I'm running a 3-node RELK cluster that's mostly storing application logs coming in via a syslog listener (logstash shipper). We have ~1800 indices ranging from thousands of docs/events and trivial size to some (not many) with 1-2GB primary size and 3-4M docs on days where something was puking errors.
We're set for one replica. We run one shard, consistent with best practices when this cluster was built, as this is ostensibly mostly an archive, but I suspect our devs are querying the data more than we planned on. I recently installed x-pack monitoring and it shows search rates around ~25/s with occasional spikes to <200, indexing rates no higher than ~450/s.

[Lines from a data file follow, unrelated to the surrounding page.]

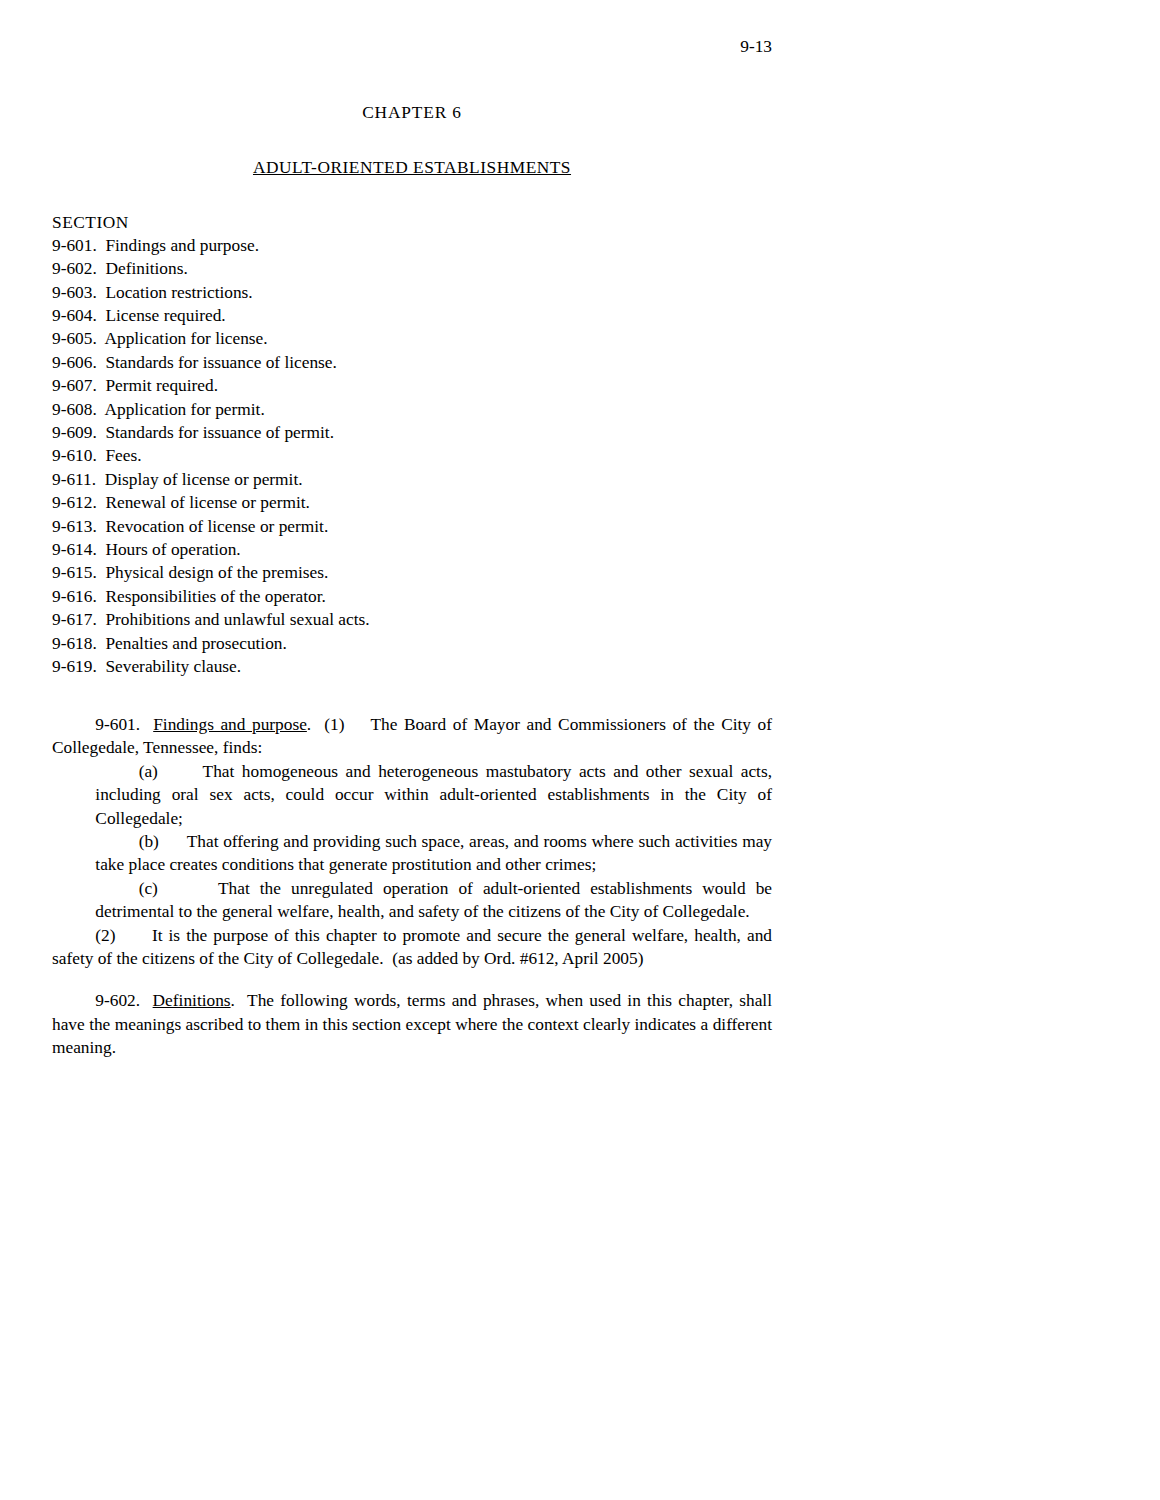9-13
CHAPTER 6
ADULT-ORIENTED ESTABLISHMENTS
SECTION
9-601. Findings and purpose.
9-602. Definitions.
9-603. Location restrictions.
9-604. License required.
9-605. Application for license.
9-606. Standards for issuance of license.
9-607. Permit required.
9-608. Application for permit.
9-609. Standards for issuance of permit.
9-610. Fees.
9-611. Display of license or permit.
9-612. Renewal of license or permit.
9-613. Revocation of license or permit.
9-614. Hours of operation.
9-615. Physical design of the premises.
9-616. Responsibilities of the operator.
9-617. Prohibitions and unlawful sexual acts.
9-618. Penalties and prosecution.
9-619. Severability clause.
9-601. Findings and purpose. (1) The Board of Mayor and Commissioners of the City of Collegedale, Tennessee, finds:
(a) That homogeneous and heterogeneous mastubatory acts and other sexual acts, including oral sex acts, could occur within adult-oriented establishments in the City of Collegedale;
(b) That offering and providing such space, areas, and rooms where such activities may take place creates conditions that generate prostitution and other crimes;
(c) That the unregulated operation of adult-oriented establishments would be detrimental to the general welfare, health, and safety of the citizens of the City of Collegedale.
(2) It is the purpose of this chapter to promote and secure the general welfare, health, and safety of the citizens of the City of Collegedale. (as added by Ord. #612, April 2005)
9-602. Definitions. The following words, terms and phrases, when used in this chapter, shall have the meanings ascribed to them in this section except where the context clearly indicates a different meaning.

The nodes are all linux VMs with a separate VHD for ES data, all served from an NFS datastore. I know that's not best practice but also that our application is tiny compared to the scale many shops run ELK at. Every metric I can find on the VMs shows no significant waits for disk IO.
Here's the problem: our mostly idle nodes regularly spike short and crazy load averages, up to 375 for a minute or two and then back below 1. During these spikes, latency jumps into the seconds, kibana times out, and our nagios alerts for load averages all go off. Sometimes there's a load spike at the same time as a search spike, but often a load spike has no search/index spike at the same time.
I found a reference on this forum to ES performance problems and openjdk: we're running the Oracle java.
I've found other references that generally say if you're having ES performance problems, throw another node on the pile. I could also try increasing my shard count, merging my old indices to lower the index count, or moving those data disks to local storage on their hosts. But I'd like to have better proof of the problem before I resort to trial and error.
I'd be grateful for any guidance on troubleshooting and metrics...
Randy in Seattle